Texte du document:
=====
« Ce qui nous plait dans notre activité, c’est de trouver des solutions d’aménagement et de mobilier pour optimiser l’espace, même quand cela parait irréalisable à première vue ». En une phrase, Benjamin Van Santen pourrait bien avoir décrit Miniatur, le projet que sa compagne Louise Taquin et lui ont lancé. Face aux défis actuels du logement, Louise et Benjamin, deux jeunes diplômés de l’Ecole Supérieure des Arts Saint-Luc en design industriel, se sont lancés dans la conception de mobilier sur mesure et l’aménagement d’intérieur de (très) petits espaces. Joaquim Dupont les a rencontrés pour Circubuild : une discussion riche en enseignements et une réflexion sur notre conception du logement.
Un duo dynamique et complémentaire
Ils se sont rencontrés sur les bancs de l’ESA Saint-Luc, en section de design industriel. Le courant est bien passé, et voilà Louise et Benjamin qui s’embarquent vers des projets ambitieux, dès la fin de leurs études. Ils veulent entreprendre, mais surtout apprendre. Pour ce dernier objectif, ils réalisent leur propre tiny house à Liège, un projet de plus d’un an, qu’ils ont mené de bout en bout : du dessin à la création des meubles et leur installation, et évidemment l’aménagement complet de leur mini-logement sur roues. Une belle première aventure, avant de vivre un autre projet fou, qui les a mis en lumière.
Joaquim Dupont : Après votre tiny house, vous êtes contactés pour un autre projet insolite, est-ce que vous pouvez nous en dire plus ?
Louise : « Un peu par hasard, nous avons été contactés par un particulier, un ami d’un ami, qui possédait un pigeonnier dans son jardin qu’il désirait transformer en Air BnB. Il nous a laissé carte blanche, et nous avons conçu absolument tout le mobilier et réalisé tous les travaux d’aménagement nous-même. L’espace était vraiment réduit, un très beau challenge pour nous. Le résultat était vraiment positif, et ce logement insolite a rapidement fait parler de lui dans la presse. Il serait, même si nous n’en avons pas la preuve officielle, le plus petit logement complet Airbnb, avec 10m2 ».
=====
Liste des activités:
(A) D'après le texte sur le projet Miniatur, dans quelle ville Louise et Benjamin ont-ils réalisé leur propre tiny house ?
(B) Prolongez le texte sur le projet Miniatur après la réponse de Louise au sujet du pigeonnier.
Les enregistrements forment un matériau distinct du texte.

Entrées sauvegardées
=====
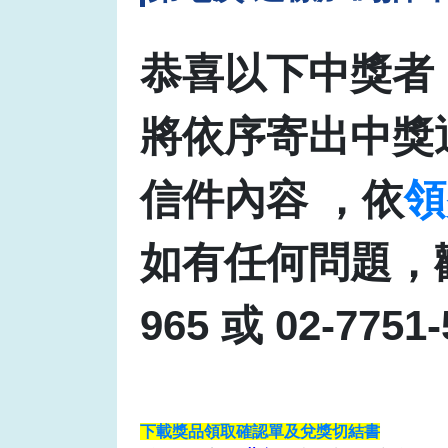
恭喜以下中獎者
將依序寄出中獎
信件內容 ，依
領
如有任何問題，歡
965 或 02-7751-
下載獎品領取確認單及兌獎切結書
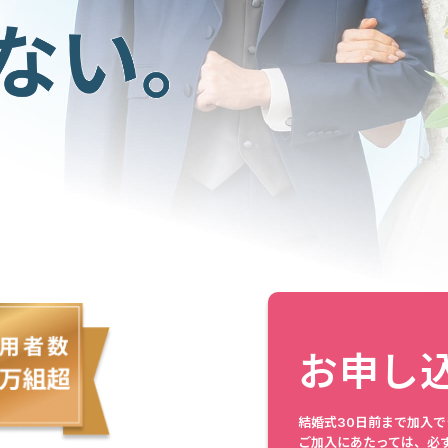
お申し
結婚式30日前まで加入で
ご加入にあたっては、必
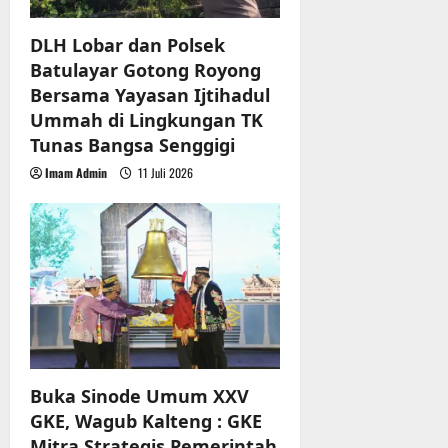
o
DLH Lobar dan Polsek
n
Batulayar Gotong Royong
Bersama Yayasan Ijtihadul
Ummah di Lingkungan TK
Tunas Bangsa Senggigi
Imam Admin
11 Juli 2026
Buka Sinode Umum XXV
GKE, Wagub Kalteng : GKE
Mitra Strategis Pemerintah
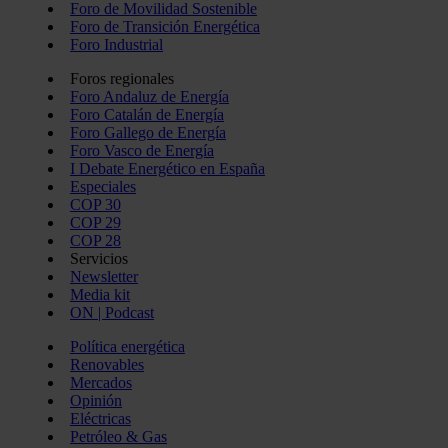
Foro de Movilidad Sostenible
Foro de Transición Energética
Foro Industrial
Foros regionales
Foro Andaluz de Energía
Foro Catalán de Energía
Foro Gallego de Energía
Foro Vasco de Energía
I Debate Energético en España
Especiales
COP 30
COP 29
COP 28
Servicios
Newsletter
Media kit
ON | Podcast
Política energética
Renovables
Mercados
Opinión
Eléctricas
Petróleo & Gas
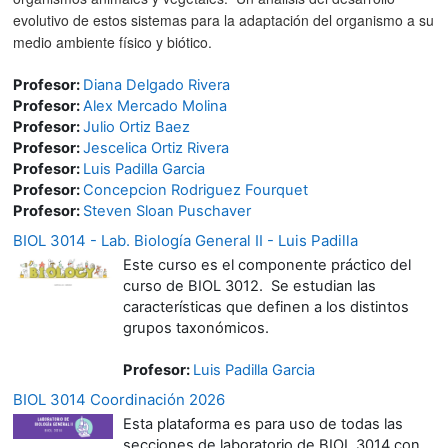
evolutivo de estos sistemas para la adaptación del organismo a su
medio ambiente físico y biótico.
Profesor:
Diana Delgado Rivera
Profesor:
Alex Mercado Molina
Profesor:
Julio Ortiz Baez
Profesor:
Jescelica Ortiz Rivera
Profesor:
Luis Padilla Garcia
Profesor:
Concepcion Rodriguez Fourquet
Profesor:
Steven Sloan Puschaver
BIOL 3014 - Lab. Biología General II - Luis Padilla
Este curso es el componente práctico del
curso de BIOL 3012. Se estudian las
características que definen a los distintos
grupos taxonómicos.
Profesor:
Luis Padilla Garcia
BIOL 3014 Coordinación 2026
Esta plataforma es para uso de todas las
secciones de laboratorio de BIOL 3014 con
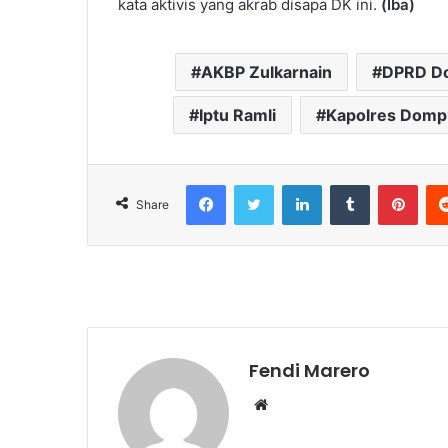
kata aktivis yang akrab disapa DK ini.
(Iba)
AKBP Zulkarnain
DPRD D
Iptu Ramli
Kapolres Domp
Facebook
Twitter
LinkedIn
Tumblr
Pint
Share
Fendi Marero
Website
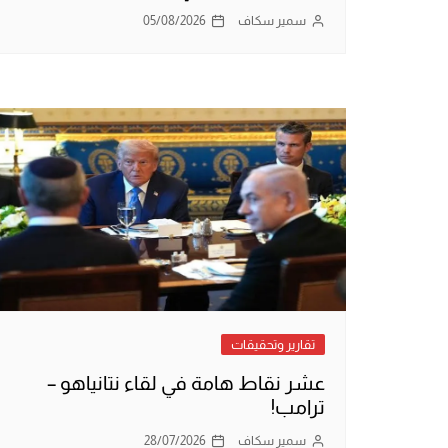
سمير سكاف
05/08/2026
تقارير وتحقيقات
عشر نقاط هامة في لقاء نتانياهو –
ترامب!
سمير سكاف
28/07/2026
=====
Liste des réponses:
(A) À Liège.

(B)
Benjamin : « On est très fiers de ce projet, parce qu’on a réellement réussi à « faire rentrer » tous les éléments dans un si petit espace, aux dimensions particulières. Cela nous a obligé à nous dépasser, et à trouver des solutions inédites encore une fois ».
Fortement relayé par la presse francophone, régionale puis nationale, le « Pigeonnier » sert également de vitrine pour le travail du jeune couple : un bâtiment réussi qui est devenu une véritable carte de visite efficace de leurs compétences et de leur vision du design d’intérieur.
L’habitat de demain
Après ces premiers projets concluants, Louise et Benjamin se sentent prêts, et lancent leur propre entreprise, baptisée Miniatur, en référence bien évidemment au travail d’aménagement d’espaces « mini ». Ils ne se donnent aucune limite, mais plutôt certaines règles d’or à respecter : une attitude DIY (Do It Yourself), une recherche de solutions innovantes, ainsi que le travail de matériaux durables. Pour les deux jeunes designers, Miniatur veut avant tout proposer des solutions d’habitat qui répondent aux grands défis actuel du logement.
J.D : Que cherchez-vous à accomplir avec Miniatur ?
Benjamin : « Nous espérons avant tout créer une entreprise stable, et multiplier les projets d’aménagement de petits intérieurs, des appartements ou studios 1 pièce, 2 maximum. Dans notre vision, le mieux serait de faire le plus possible de rénovations d’espaces existants, parce qu’il existe déjà des centaines d’espaces inoccupés dans les villes. Mais ce n’est pas tout, on ambitionne également de créer du mobilier adapté à des petits espaces, mais qu’on pourrait produire en série, ou du moins en plusieurs exemplaires : on pense avant tout à des meubles pliables, encastrables, double emploi et des solutions de rangement intelligentes par exemple ».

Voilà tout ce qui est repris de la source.